While they are gone, the other guests arrive with their dishes to share. The potluck will have several dishes prepared with the leek leaves and bulbs. But we aren’t leek snobs so any culinary delight is welcome.

I, mary, prepare the greens John and I picked the day before so everyone can have a taste. They are soooooo yummy. These young greens are sweet and mildly garlicky. I simply chop them up and stir fry them in our big cast iron pan with some butter. Uuuuu la la.

Another powerful spring green is nettles. I make a mild and pleasing tea with the leaves.

Another way we have used leeks is to pickle the bulbs. We give them a few weeks to fatten up first. We have pickled them with a standard vinegar sour or sweet brine.

I have dehydrated the bulbs and used them in soups or crumbled them up to put in breads, ooooor they taste good just nibbled on in their dried state right out of the freezer.

A friend made a pesto with the greens.

Chop up the leaves and some bulbs and put it in quiche.

The bulbs are a great addition to bone broth.

Oh heck, just use them the same way you use garlic from the store.

Have oodles of fun and have yourselves your own “festival”.


Allium tricoccum (commonly known as ramp, ramps, spring onion, ramson, wild leek, wood leek, and wild garlic) are a North American species of wild onion widespread across eastern Canada and the eastern United States.

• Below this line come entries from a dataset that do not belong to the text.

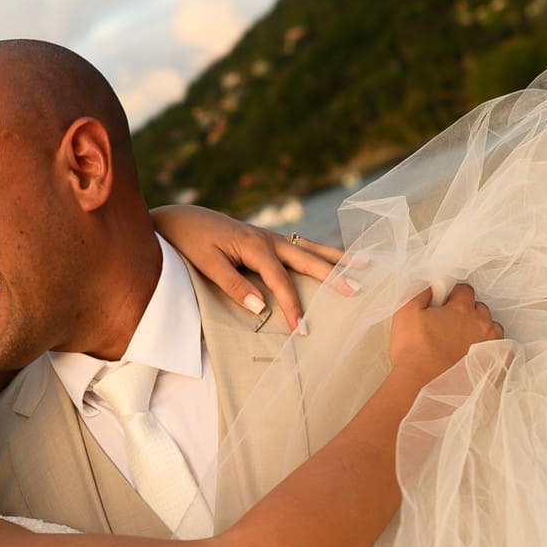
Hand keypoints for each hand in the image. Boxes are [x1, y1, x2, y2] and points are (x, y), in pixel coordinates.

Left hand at [151, 203, 354, 330]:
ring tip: (365, 263)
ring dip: (337, 257)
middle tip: (358, 291)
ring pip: (310, 248)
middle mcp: (268, 239)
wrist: (180, 216)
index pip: (281, 282)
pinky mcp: (267, 238)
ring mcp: (270, 237)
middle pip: (308, 259)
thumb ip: (233, 285)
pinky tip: (334, 258)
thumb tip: (260, 308)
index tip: (301, 329)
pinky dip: (321, 252)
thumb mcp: (206, 264)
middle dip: (334, 276)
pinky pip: (301, 247)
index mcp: (255, 246)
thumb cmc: (190, 241)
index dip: (292, 306)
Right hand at [389, 283, 503, 381]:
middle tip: (451, 329)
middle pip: (480, 309)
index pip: (464, 290)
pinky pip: (504, 354)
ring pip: (493, 330)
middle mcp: (481, 324)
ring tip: (464, 346)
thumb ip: (420, 291)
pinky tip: (480, 359)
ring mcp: (491, 346)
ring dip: (482, 333)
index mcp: (462, 309)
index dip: (453, 297)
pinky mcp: (496, 367)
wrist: (420, 388)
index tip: (444, 307)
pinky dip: (495, 353)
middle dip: (469, 315)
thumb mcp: (406, 312)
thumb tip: (431, 284)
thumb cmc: (412, 352)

Because they are one of the first greens to appear in spring they are considered an important “tonic”.  Their high vitamin content and blood-cleansing properties meant that they were highly prized by the American Indians and early settlers for their nutritional value.

They protect your heart as they are in the same family as garlic and contain the all the same benefits.

They are high in iron, antioxidants, and vitamin C and have saved many a mountaineer from scurvy and other nutritional maladies.